- Developer: Andreas Kemnitz
- Publisher: Superior Software
- Designer: Andreas Kemnitz
- Platforms: Acorn Electron, BBC Micro, Commodore 64, Amiga
- Release: 1987: BBC, Electron, C64 1988: Amiga
- Genre: Puzzle
- Mode: Single-player

= Bone Cruncher =

1987 video game

Bone Cruncher is a puzzle video game for the Acorn Electron, BBC Micro, and Commodore 64 first published by Superior Software in 1987. It uses the "rocks and diamonds" mechanics of Boulder Dash. An Amiga version was released in 1988.

==Gameplay==

BBC Micro screenshot showing Fozzy (red), Bono (green), a skeleton, and a Glook (white)

The player controls a dragon called Bono, who operates a soap business. He collects bones from around the chambers of his castle and uses them to make soap in a cauldron. He then delivers the soap to sea-monsters, situated at various exits from the castle.

The game uses the gameplay mechanics popularised in Boulder Dash and Superior's own Repton series. The player can dig through earth and push boulders but where boulders will fall from above if area below them is cleared. The main difference in this game is that, although the characters are depicted in side profile, the camera is meant to be overhead so objects are not subject to gravity in the same way. The 'boulders' are living creatures known as Glooks and rather than just heading down the screen, they will head in the direction of a bathing sea-monster. As such, they change direction during play which changes the layout of the maze. This means the player must decide the order that the soap is delivered. Glooks are generally harmless but can crush the player when they move.

There are two other deadly creatures in the castle: monsters and spiders. Monsters can be trapped by pushing Glooks onto them. If they can't move, they turn to skeletons which Bono can collect to make soap. They can also be lured into trapdoors but then their bones are lost. Spiders, as well as being deadly to Bono, eat skeletons.

Another character in the game is Bono's assistant Fozzy who can be used to hold back monsters or spiders but can become trapped.
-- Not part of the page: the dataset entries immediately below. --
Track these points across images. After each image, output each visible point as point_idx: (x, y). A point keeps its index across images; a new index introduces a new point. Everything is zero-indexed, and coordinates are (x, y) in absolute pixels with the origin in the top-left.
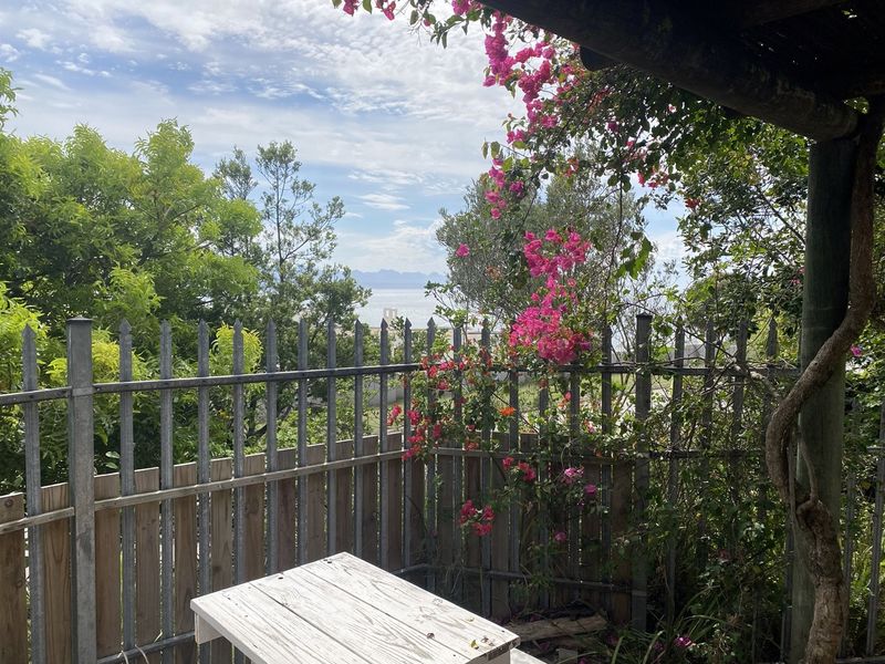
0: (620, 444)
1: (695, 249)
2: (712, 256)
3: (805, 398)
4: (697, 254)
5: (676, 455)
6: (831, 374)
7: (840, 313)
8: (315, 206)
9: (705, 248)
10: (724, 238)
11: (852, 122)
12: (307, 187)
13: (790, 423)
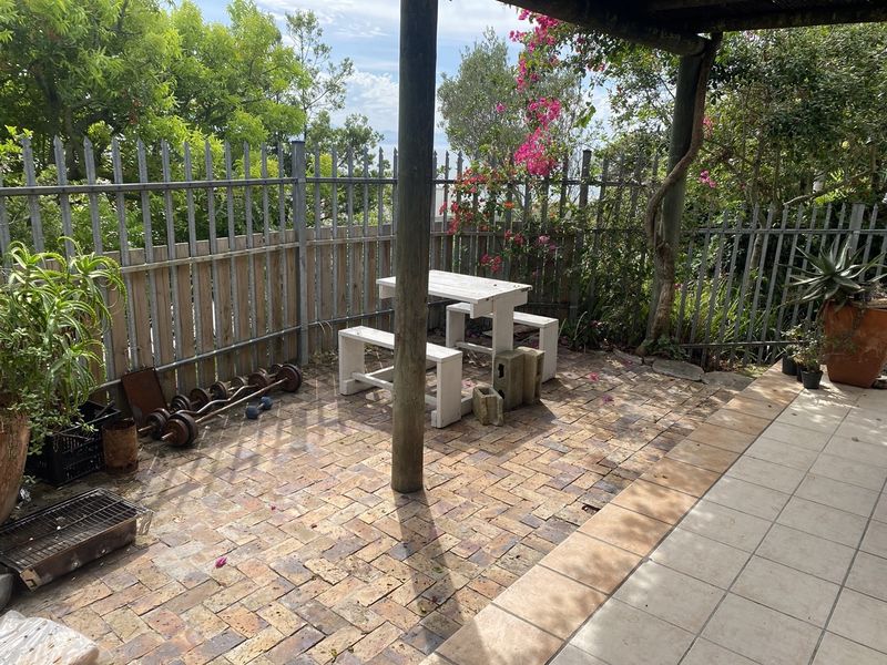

There are also keys and doors and on each level a hidden 'volcano' that will spew out Glooks if walked over.

It takes five skeletons to make a bar of soap and five bars of soap must be created, and delivered to the sea-monsters, in each chamber. There are 22 chambers in the castle.

==Development and release==
The game was designed by German programmer Andreas Kemnitz, originally for the Commodore 64. He submitted the game to Superior Software, who had recently published the similar Repton 3 on the C64. Superior commissioned conversions to the BBC Micro and Acorn Electron, machines on which they were market leaders, and also Amiga. All versions of the game are almost identical, with no real changes for the 16-bit Amiga version. The game was launched before Christmas 1987 with all four versions being advertised but the Amiga version was delayed, finally getting released in Spring 1988.

==Reception==
The game received mostly positive reviews but there was a mixed response. ACE gave the C64 version a score of 943 (out of 1000) and the Amiga version 948. Electron User gave an overall score of 9/10, particularly praising the humour of the game and the "beautifully animated" sprites.

The Games Machine also picked out the character animation for praise in their review of the BBC Micro and C64 versions and while generally positive, awarding a score of 70%. The review questions the relevance of this type of game: "Bone Cruncher is an old-style game and its general aim is a little tired by today's standards. However, it is cleverly designed, presents sufficient challenge for worthy gameplay and the creatures' representation adds considerable charm". When reviewing the Amiga version, they gave a lower score of 61% as while conceding it "plays just as well as the 8-bit game", the fact that "it lacks any attempt at improvement" on a much more capable machine was considered a mistake.

Zzap!64 were less impressed, giving a score of 56% and concluding that the game is a "polished, but merely average addition to an already jaded format". Computer and Video Games, reviewing the C64 version, went further, saying the game is "antiquated" and "a load of dross", awarding only 5/10 for playability and 4/10 for sound, graphics and value.

==Legacy==
The BBC and Electron versions were included on the Play It Again Sam 7 compilation in 1989 and reissued as part of the Superior/Blue Ribbon budget series in 1990.